START EXTRACT TO READ

He's also the CEO of the Fintech leader FEXCO but when in Lourdes, Denis puts his shoulder to the wheel. He's grown up with the charity and despite his senior role at the forefront of one of Ireland's leading financial services companies, he's dedicated to helping children smile.
"From my point of view I feel it has a massive influence in my life," he says. "I definitely come back from Lourdes a much humbler person than when I get on that outbound flight at the start of the week."
In all, six full flights departed for Lourdes this Easter as part of the Irish Pilgrimage Trusts' trip - two each from Dublin and Shannon and one from Cork and Belfast. They brought 428 children and young people as well as 660 carers. Thousands more travelled from Britain, Jamaica, Slovakia, Croatia, the USA and beyond.
Bernadette Connolly is the charity's national co-ordinator in Ireland.

END EXTRACT TO READ
START PROVIDED MATERIAL

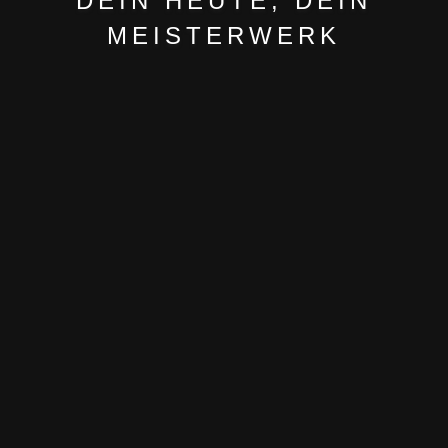
DEIN HEUTE, DEIN
MEISTERWERK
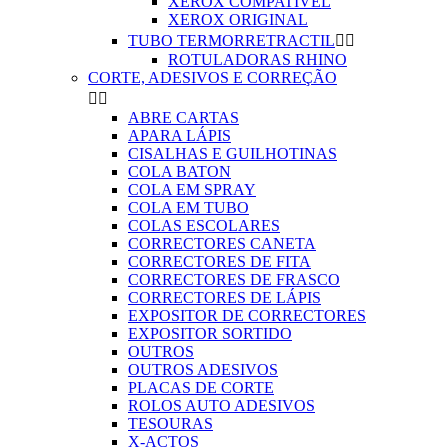
XEROX COMPATIVEL
XEROX ORIGINAL
TUBO TERMORRETRACTIL


ROTULADORAS RHINO
CORTE, ADESIVOS E CORREÇÃO


ABRE CARTAS
APARA LÁPIS
CISALHAS E GUILHOTINAS
COLA BATON
COLA EM SPRAY
COLA EM TUBO
COLAS ESCOLARES
CORRECTORES CANETA
CORRECTORES DE FITA
CORRECTORES DE FRASCO
CORRECTORES DE LÁPIS
EXPOSITOR DE CORRECTORES
EXPOSITOR SORTIDO
OUTROS
OUTROS ADESIVOS
PLACAS DE CORTE
ROLOS AUTO ADESIVOS
TESOURAS
X-ACTOS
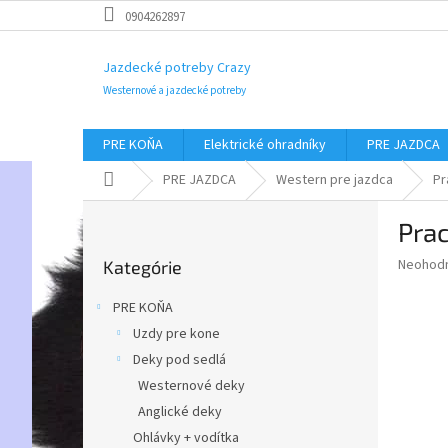
Prejsť
0904262897
na
obsah
Jazdecké potreby Crazy
Westernové a jazdecké potreby
PRE KOŇA
Elektrické ohradníky
PRE JAZDCA
Domov
PRE JAZDCA
Western pre jazdca
Pr
B
Pra
o
Preskočiť
č
Priemer
Neohod
Kategórie
kategórie
n
hodnote
ý
produkt
PRE KOŇA
p
je
Uzdy pre kone
0,0
a
z
Deky pod sedlá
n
5
e
Westernové deky
hviezdič
l
Anglické deky
Ohlávky + vodítka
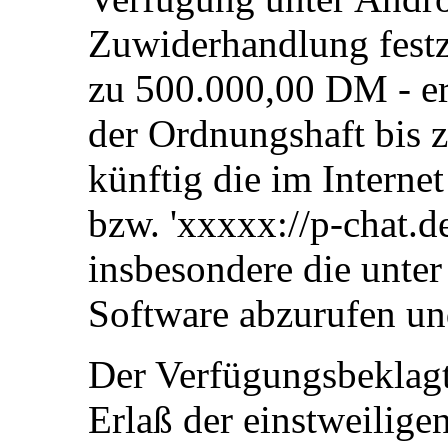
Zuwiderhandlung fest
zu 500.000,00 DM - er
der Ordnungshaft bis 
künftig die im Interne
bzw. 'xxxxx://p-chat.de
insbesondere die unter
Software abzurufen un
Der Verfügungsbeklagt
Erlaß der einstweilig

END PROVIDED MATERIAL

ASSIGNMENT 1
Reproduce the Lourdes pilgrimage passage from "In all, six" up to and including "co-ordinator in Ireland.".
ASSIGNMENT 2
Carry on writing the Lourdes pilgrimage passage, picking up after its last sentence.

TASK RESULT 1
In all, six full flights departed for Lourdes this Easter as part of the Irish Pilgrimage Trusts' trip - two each from Dublin and Shannon and one from Cork and Belfast. They brought 428 children and young people as well as 660 carers. Thousands more travelled from Britain, Jamaica, Slovakia, Croatia, the USA and beyond.
Bernadette Connolly is the charity's national co-ordinator in Ireland.

TASK RESULT 2
"Volunteers come from every single walk of life. You name it, they're there. People from 17 to 70 give up their time and pay for their own fares and they include students, doctors, nurses, teachers, retired people and everyone in between. Some have strong faith, others have none. The one thing everyone has in common is that desire to bring joy to the others in their groups."
And throughout the year volunteers are involved in fundraising drives. The monies raised from bag-packing, athletic endeavours and bucket collections are spent on helping young people from the local area enjoy this unique week where children are also brought to the snow-capped mountains of the Pyrenees or to the stunning beaches along the coast. At home, parents and carers get a week to unwind and rest.
I recall one year we had two brothers with autism joining us on our French odyssey. As we flew towards the channel from Cork Airport, their mother returned home to spend the first night away from her boys in nearly 15 years. It would be her first lie-in, the first time she didn't have to wake in the night to check on them. She enjoyed her first couple of days away in a hotel, and she had some vital respite knowing that her sons were in good hands.
When we returned to Cork she looked 10 years younger as she wrapped her arms around her darling boys. It was tear-jerking stuff.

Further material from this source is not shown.